### Exercise objective
Recast every line of the records below as a numbered list, one item per nonblank line. Omit the pictures from the list.

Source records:
=== Section Start ===

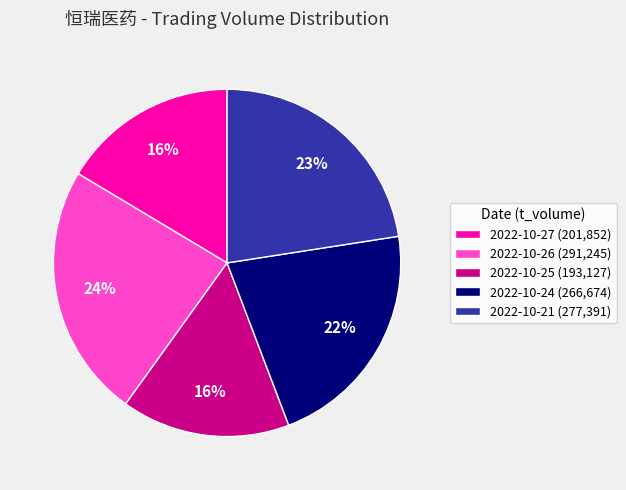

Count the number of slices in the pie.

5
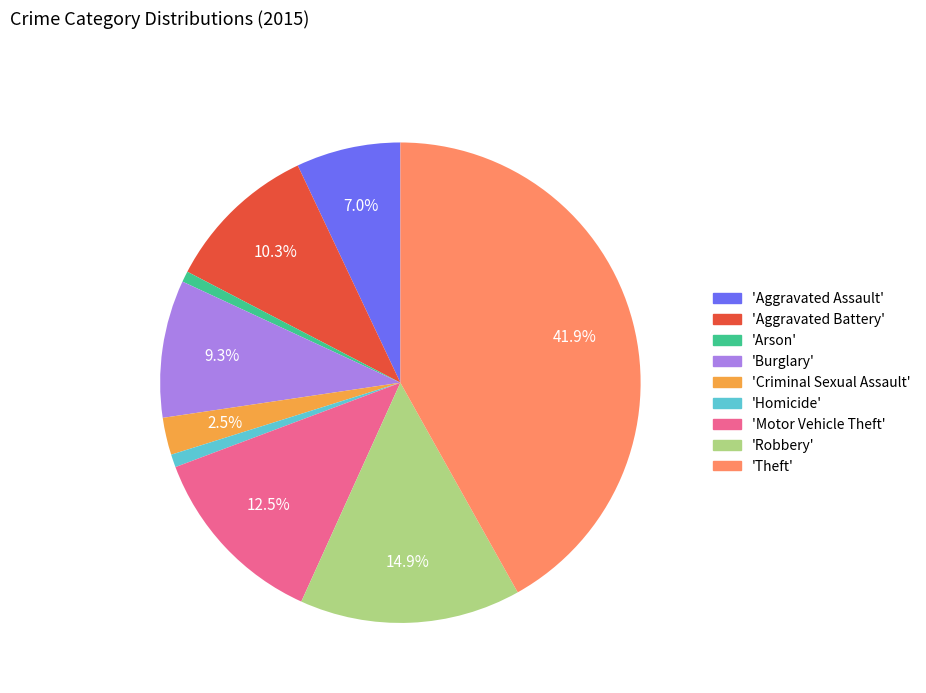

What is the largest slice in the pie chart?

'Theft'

=== Section End ===

### The completed task
1. Count the number of slices in the pie.
2. 5
3. What is the largest slice in the pie chart?
4. 'Theft'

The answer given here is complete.